In addition, tell your healthcare provider if you:
- Are pregnant.
- Aren’t able to lie on your back for 30 to 60 minutes.
- Have claustrophobia (fear of enclosed or narrow spaces).
Leave all jewelry and other accessories at home or remove them before your brain MRI. Metal and electronic items aren’t allowed in the exam room because they can interfere with the magnetic field of the MRI unit, cause burns or become harmful projectiles. These items include:
- Jewelry, watches, credit cards and hearing aids — all of which can be damaged.
- Pins, metal hair accessories, underwire bras and metal zippers, which can distort MRI images.
- Removable dental work, such as dentures.
- Pens, pocketknives and eyeglasses.
- Body piercings.
- Cell phones, electronic watches and tracking devices.
What should I expect during a brain MRI?
Most brain MRI exams are painless, but some people find it uncomfortable to remain still for 30 minutes or longer. Others may experience anxiety due to the closed-in space while in the MRI machine. The machine can also be noisy.
The general steps of a brain MRI scan and what to expect include:
- You’ll change into a hospital gown for the MRI scan.
- You’ll lie face up for most exams on the MRI scanning bed.
- Once you’re lying on the table, the technologist will position a special helmet-like device called a head coil around your head. Some head coils have a mirror attached to them that allows you to see outside of the scanning machine or a small screen that allows you to watch television. This can help prevent feelings of claustrophobia.
- The technologist will then slide you and the scanning bed into the MRI machine.

DATA FOR ANALYSIS =
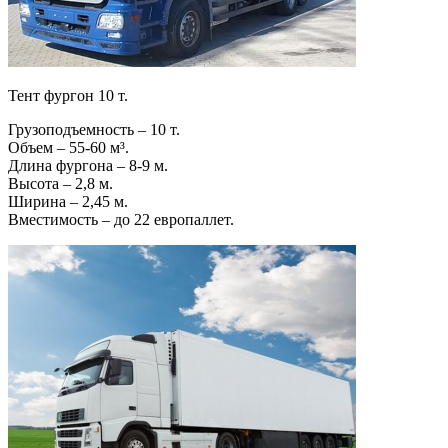
Тент фургон 10 т.
Грузоподъемность – 10 т.
Объем – 55-60 м³.
Длина фургона – 8-9 м.
Высота – 2,8 м.
Ширина – 2,45 м.
Вместимость – до 22 европаллет.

EXERCISE TASKS =
1) Reproduce the brain MRI passage word for word, starting at "What should I" and ending at "feelings of claustrophobia.".
2) Supply the next portion of the brain MRI passage, picking up from its final sentence.

ANSWERS BY TASK =
1)
What should I expect during a brain MRI?
Most brain MRI exams are painless, but some people find it uncomfortable to remain still for 30 minutes or longer. Others may experience anxiety due to the closed-in space while in the MRI machine. The machine can also be noisy.
The general steps of a brain MRI scan and what to expect include:
- You’ll change into a hospital gown for the MRI scan.
- You’ll lie face up for most exams on the MRI scanning bed.
- Once you’re lying on the table, the technologist will position a special helmet-like device called a head coil around your head. Some head coils have a mirror attached to them that allows you to see outside of the scanning machine or a small screen that allows you to watch television. This can help prevent feelings of claustrophobia.

2)
- As the MRI scan begins, you’ll hear the equipment making a variety of loud knocking and clicking sounds while it’s taking the images. Each series of sounds may last for several minutes. You’ll be given earplugs or headphones to wear to protect your hearing before the procedure begins. You may also be able to listen to music through the headphones.
- It’s important to be very still during the exam to ensure the best quality of images.
- It’s normal for the area of your body being imaged to feel slightly warm. If it bothers you, tell the radiologist or technologist.
- The MRI technologist will be able to see you and can talk with you at all times. An intercom system allows two-way communication while you’re inside the scanner. You’ll also have a call button in your hand that you can push to let the technologist know if you’re having any problems or concerns.
In some cases, your MRI may require contrast. If this applies to you, your healthcare provider will give you an IV injection of contrast material before you undergo the MRI. The IV needle may cause some discomfort but this won’t last long. You may have some bruising afterward. Some people experience a temporary metallic taste in their mouth after the contrast injection.
If you have claustrophobia, your healthcare provider may recommend a sedative drug so you feel more relaxed during the exam, or even anesthesia.
Does your whole body go into the machine for a brain MRI?
In most cases, your whole body won’t go into the MRI machine tunnel if you’re only getting a head or brain MRI.
How long does a brain MRI take?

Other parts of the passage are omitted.